Een voorbeeld is te vinden in de editie van 2005 van het standaardwerk "Trade Unions of the World" (pag. 84): "In april 2003 werd het gebrek aan internationale vakbondsnormen op Cuba scherp onder de aandacht gebracht, toen een grote regeringsmaatregel ten aanzien van dissidenten leidde tot de arrestatie en langdurige hechtenis van 75 mensen, waaronder zes vakbondsactivisten."

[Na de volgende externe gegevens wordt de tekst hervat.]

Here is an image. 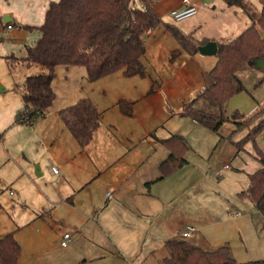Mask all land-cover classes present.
Listing matches in <instances>:
<instances>
[{"label":"rangeland","instance_id":"1","mask_svg":"<svg viewBox=\"0 0 264 264\" xmlns=\"http://www.w3.org/2000/svg\"><path fill=\"white\" fill-rule=\"evenodd\" d=\"M51 1L54 0H0L2 23L3 19L7 17L16 24L9 32L7 27H0V85L6 90L0 92V135L4 132L6 135L8 131L17 130L13 127L12 129L7 128L11 124V119L16 118V115L23 111L21 90L24 89L26 78L31 75H38L42 71V67L38 65L30 67L22 63L10 65L6 58L10 57V54L17 57L25 56V47L38 40L39 34L24 29V26H40L48 3ZM213 1L215 2L213 3L212 0L205 2L204 7L200 6L199 12L194 17L180 23L175 24L169 14L163 16L162 20L174 24L178 28L182 26L195 27L194 34L197 38H214L221 43L234 39L251 24L241 9L226 8L221 0ZM248 1L251 2L254 9L260 10L261 0ZM209 3H212L211 8H208ZM221 5L224 7L223 9ZM163 31L164 27L160 26L154 33H164L166 38L168 36L173 40ZM154 33L150 34L146 41L155 36ZM184 57L187 58L186 54ZM184 57L173 58L172 60L177 59L179 63ZM170 58H172L171 53L167 55L164 61L157 64L153 61L152 51L149 48L147 55L142 59L147 67L146 79H134L143 84L141 88L138 87L137 89L131 87L129 85L132 83L131 80L123 76H120L121 78L116 82L114 80L109 82L110 79L107 77L94 82H87L86 71L82 67L72 66L66 69L63 66H57L55 68L56 76L52 82L55 101L43 114V116H47L48 125L39 131L35 129L39 134L45 131L50 135L52 134L53 137L55 136L54 142L47 143L44 141L43 143L46 145H44L45 148H42L39 142L35 145L32 140L30 148H26L29 161H19L18 165L14 163V169L7 168L5 165L1 166L0 169V177L3 180H12L9 184L0 183V190H2L0 191V232L16 229L15 237L18 238L21 247L17 264H124L121 259L112 254L94 262L82 261L84 246H80L79 243L73 248L60 247L59 238L62 234L74 232L69 229V225H72L69 218L71 216L70 210L67 206L62 205L61 197L67 193H73L84 181L85 176L80 170V162L75 163V165L63 166V159L70 152V144L63 134L68 133L67 130L64 129L65 132L63 133L58 130L59 125L62 129L63 126L57 117V112L61 108L72 105L79 98L89 97L96 104L100 113L106 112L100 125L102 129L100 135L105 137L108 134L111 139L125 144L126 148H130L132 144H136L142 139L151 141L154 138L152 133L159 138H165L166 132L161 128L163 124L164 127L169 126L178 133L187 134L188 129L181 123L183 119L175 117L170 119L169 123H165L176 103L168 95L167 88L156 97L151 96L150 93L145 98L150 90L158 91L161 87L156 76L170 67ZM260 66L262 64L257 69H247L238 74V79L244 84V90L227 100L224 107L227 117H231L234 112L248 116L264 103V68ZM149 78L152 79V85L147 81ZM119 98H131L130 101H136L133 105V111L136 110L134 118H128L119 113L116 105ZM169 102L170 104H168ZM41 121L38 122L41 123ZM186 121L190 123L189 120ZM108 123L111 124V128ZM157 126L158 128L154 129ZM146 129H149L147 135L143 136ZM233 130L234 125L229 121L224 123L220 130L222 142L216 145L218 143L217 134L214 133V143L208 146V150H205L207 152L204 158L196 157L191 149L185 152V158L189 159L192 167L182 169L179 176L185 180L187 186L195 185V189L188 190L184 200L181 199L175 203V206L186 201L188 205H191L189 206L191 211L197 209L201 203L198 211L195 210L194 212H199V209L207 207L215 208L216 201L225 198L224 196H229V193L236 189V180L244 179V174L242 175L235 168L242 165L245 167L244 171L254 172L251 171L253 170L252 163L258 165L259 163L252 155L253 146L248 143L244 151L235 156L234 143L228 139ZM204 132L205 136H211L212 132L210 133L209 130ZM246 132L232 136L233 141H238L244 137ZM10 135L12 138L7 142L6 148L12 153H15L18 147L24 146L29 137H35L32 130H28V134L25 135L12 131ZM199 139L202 141L203 137H199ZM256 140L259 148L264 151V129ZM1 158L2 148L0 146V160ZM224 164L231 167L227 171L228 175L225 174L220 177L216 171ZM52 166L59 175H53ZM62 174L65 179H63ZM229 176L231 177L229 178ZM2 179L1 182H4ZM82 193L88 194V191L84 190ZM234 193L236 194V192ZM236 195L232 197V202L243 209L253 210L254 207L247 197L241 196L240 193ZM83 196V199L79 198L76 201L78 206L86 203V195ZM99 197H102V193L99 194ZM41 213L45 214L42 218H38L37 215ZM99 235L101 234H98L97 241L102 239ZM114 237L118 241L116 235ZM119 244L122 247L127 246V243L124 242H119ZM112 246L113 244L109 245L108 242L104 249L107 252L112 251ZM159 264H162V257Z\"/></svg>","mask_w":264,"mask_h":264},{"label":"crops","instance_id":"2","mask_svg":"<svg viewBox=\"0 0 264 264\" xmlns=\"http://www.w3.org/2000/svg\"><path fill=\"white\" fill-rule=\"evenodd\" d=\"M207 1L209 2V0H191V3L195 4L198 13L200 6L204 7ZM212 2L214 3L215 1L212 0ZM155 4L154 11L160 20H162L163 16L169 14L171 10L178 9L181 5L179 0H155ZM211 7L212 3L208 8ZM224 7L229 8L225 3ZM224 7L222 6V9ZM179 28L185 34H192L198 41L221 43L214 38H197L194 34L195 27L187 28V26H182ZM154 32L155 30L150 34ZM163 32L172 37L165 28ZM154 35L147 41L145 40V55H147L150 48L155 63L159 64L164 61L169 53L172 56V52L176 50H179L177 59L184 57V54H186L187 58L184 57L179 63L177 59L172 60L170 58V67L156 76L161 83V87L158 91L150 90L145 95V98L150 93L152 94L151 96L156 97L162 90L167 88L168 95L176 103L165 123L167 124L170 119L179 117L184 120L181 123L188 129L187 134L178 133L169 126L164 127L165 125L163 124L161 128L166 132L165 138H159L152 133L154 138L151 141L142 139L136 144H132L130 148H126L125 144L111 139L108 134L105 137L100 135V132H102L100 125L106 112L100 113L96 104L88 97L86 99L92 101L99 114H101V119L90 143L86 148L82 149L58 115L57 117L63 126L62 129L59 125L58 130L62 133L65 132L63 131L64 129L67 130L68 133L65 132L63 134L70 144V152L63 159V166L75 165V163L80 162V170L85 176L84 181L73 193H67L61 197L62 205L67 206L70 210L71 216L69 218L72 225H69V229L74 232L69 234L71 241L65 247L61 246L62 236L59 238L60 247L73 248L79 243L80 246H84L82 252L84 258L82 261L86 262L102 260L108 254H112L116 258L121 259L124 264H159L161 257L162 261L166 257V251H164L166 242L170 240H187L206 251H213L217 247L227 246L231 257L238 264H262L261 262L264 260V217H261L258 213L255 203L247 196L242 195L248 188V175L259 169L258 164L252 163L251 167H253V170L251 171L254 172L244 171L245 167H242V165L235 168L236 171L242 173V175L244 174V179L236 180V189L232 190L229 196L227 195L228 197L224 196L225 198L216 201L215 208L207 207L199 209V212H194L200 208L201 203L199 204L198 202L199 206L193 211L189 208L191 205H188L186 201L179 204V206H175V203L181 199L184 200L188 190L195 189V185L187 186L185 180L179 176L182 169L192 167L188 158H186L187 165L182 169L173 172L168 178L158 180L160 177L158 167L167 159L168 155V149L160 141L166 140L172 135L183 136L188 143V150H193V154L201 158L206 155L207 151L205 150L209 148L208 146L214 143V133L210 132L211 136H205L204 131L207 130L205 127L189 118L180 116L179 113L183 105L195 99L202 88L211 85L212 81L209 80L208 73L215 66L217 58L216 55L203 56L199 52L195 53V55H189L178 46L173 37V40H171L168 36L166 38L164 33H154ZM142 64L145 66L143 61ZM146 70L147 67L145 66L144 77L134 76L129 78L125 77L120 71L105 77L110 79L108 80L109 82L113 80L116 82L119 81L120 76H123L131 80L130 82L132 83L129 84L131 87L137 89L138 87L141 88L143 84L139 80L134 79H146ZM147 81L152 85V79L149 78ZM125 84L127 85V83ZM120 99L132 103V115L128 116L120 110L119 113L125 117L134 118L136 110L133 111V105L136 101H130L129 99L131 98ZM39 120H42L41 123L38 122ZM186 120H189L190 123ZM47 125V116L39 117L28 125L19 123L17 118H12L11 124H9L7 129L16 128L17 130L12 131L23 133V135L28 134V130H32L35 133V137H29L24 146L21 145L23 148L18 147L16 152L12 153L11 150L6 148L7 142L12 138L10 135L12 131H8L6 135H4L6 132L3 131L4 133L0 135V146L2 148L0 169L3 165L14 169V163L18 165L19 161H29L26 148H30L32 140L35 145L39 142L42 148H45L44 145H46V143H43L44 141L53 143L55 136L53 137L52 134L50 135L45 131L42 134L35 131V129L39 131L43 127H47ZM108 126L111 128L110 123H108ZM110 128L108 129L110 130ZM156 128L158 126L154 129ZM148 130L146 129L143 136L147 135ZM199 137H203L202 141ZM217 141L216 145L222 142L219 136H217ZM233 147L235 149L234 155L236 156L238 153L234 144ZM185 157L186 154L184 155ZM225 165L227 164L223 166ZM223 166L216 171L220 177L225 174L228 175L227 171L231 167L227 165L229 168L222 170ZM219 171H221V174ZM52 173L53 175H59L58 172L54 173L52 171ZM62 177L65 179L63 174ZM1 179L0 183L2 184L12 182L11 179L6 181L2 179L4 182H1ZM84 190L88 191V194H83ZM234 192L247 197L254 207L253 210L243 209L232 202V197L234 195L237 196ZM100 193H102L101 198L99 197ZM11 195L13 196L12 193ZM83 195H86V203L78 206L76 201L79 198L83 199ZM44 214L41 213L37 216L42 218ZM188 228H192L193 231L189 237L184 239L182 234ZM15 231L16 229L0 232V238ZM98 234H101L99 235L102 238L100 241H97ZM114 235H116L119 242L127 243V246H120L121 244L115 239ZM15 239L18 240L16 237ZM108 242L109 245L113 244L111 247L112 251L109 250V252L104 249Z\"/></svg>","mask_w":264,"mask_h":264},{"label":"trees","instance_id":"3","mask_svg":"<svg viewBox=\"0 0 264 264\" xmlns=\"http://www.w3.org/2000/svg\"><path fill=\"white\" fill-rule=\"evenodd\" d=\"M8 1V0H4ZM227 7L241 9L251 24L240 35L225 43H216L217 61L208 73L211 85L205 86L197 97L183 105L180 116L200 124L220 138L223 124L230 122L234 130L228 139L237 153L251 143L254 159L260 168L248 175V188L242 195L250 198L261 217H264V151L256 138L264 129V103L246 116L234 112L227 117L224 110L227 100L244 90L238 74L247 69H257L264 60V0L260 10L248 0H221ZM155 0H54L48 3L40 26H24L39 34L38 40L25 47L23 57L10 54L6 61L11 65H38L42 71L26 78L21 90L23 111L17 121L29 124L43 114L55 101L52 82L56 67L66 69L82 67L86 81L94 82L105 76L123 73L125 77H144L142 58L145 40L151 32L162 26L175 39L178 46L189 55L198 52V41L192 34H185L176 25L160 20L155 11ZM14 21L0 27H13ZM179 50L172 52V58ZM119 110L132 115V103L120 99ZM57 115L69 130L78 146L86 148L100 124L101 114L90 99L80 98L73 105L58 110ZM26 118H28L26 120ZM247 131L244 137L233 141L232 136ZM168 149L167 159L159 167L158 180L168 178L173 172L187 165L184 158L188 143L182 136L172 135L160 141ZM166 257L162 264H238L231 257L227 246L206 251L187 240H170L165 243ZM21 247L15 232L0 238V264H17ZM264 263V260L261 262ZM256 264V263H248Z\"/></svg>","mask_w":264,"mask_h":264},{"label":"built area","instance_id":"4","mask_svg":"<svg viewBox=\"0 0 264 264\" xmlns=\"http://www.w3.org/2000/svg\"><path fill=\"white\" fill-rule=\"evenodd\" d=\"M180 2V7H178V9H173L169 12V16L170 18L173 20V22L175 24H177L178 22H181V21H184L188 18H192L194 17V15L197 14V7L195 6L194 3H191V0H179ZM8 32L9 31H12V27L9 26L7 28ZM28 118H26L27 120ZM229 167L227 165L223 166L222 170H227ZM221 170V171H222ZM52 171L54 173H57V170L53 167L52 168ZM221 171L220 174H221ZM11 194V193H9ZM193 231L192 228H188L185 233L182 234V237L185 239L186 237H189L190 236V233ZM71 241V238L69 236V234L67 233H64L62 235V242H61V246H67L68 243Z\"/></svg>","mask_w":264,"mask_h":264},{"label":"water","instance_id":"5","mask_svg":"<svg viewBox=\"0 0 264 264\" xmlns=\"http://www.w3.org/2000/svg\"><path fill=\"white\" fill-rule=\"evenodd\" d=\"M11 21H12V19L7 18V17H5L3 19L4 24H7ZM197 49H198V52L203 56H210V55L214 56V55H216L217 50H218L217 45L214 41H210V42L205 43L204 45L198 46ZM260 64H262V66H260V67L264 68V60L258 62L257 67H259ZM5 91L6 90L4 89V87L0 85V92H5Z\"/></svg>","mask_w":264,"mask_h":264}]
</instances>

Wat zelden is vermeld ondanks aandringen van Cuba, is dat de 75 geen gewone dissidenten zijn, maar betaalde agenten van de VS. In 1996 legde de "Helms-Burton"-wetgeving - uniek in internationale relaties - Amerikaanse presidenten het omverwerpen van een onafhankelijke staat, Cuba, op. Het 'Helms-Burton'-fonds was bestemd om agenten op Cuba jaarlijks geld te verstrekken.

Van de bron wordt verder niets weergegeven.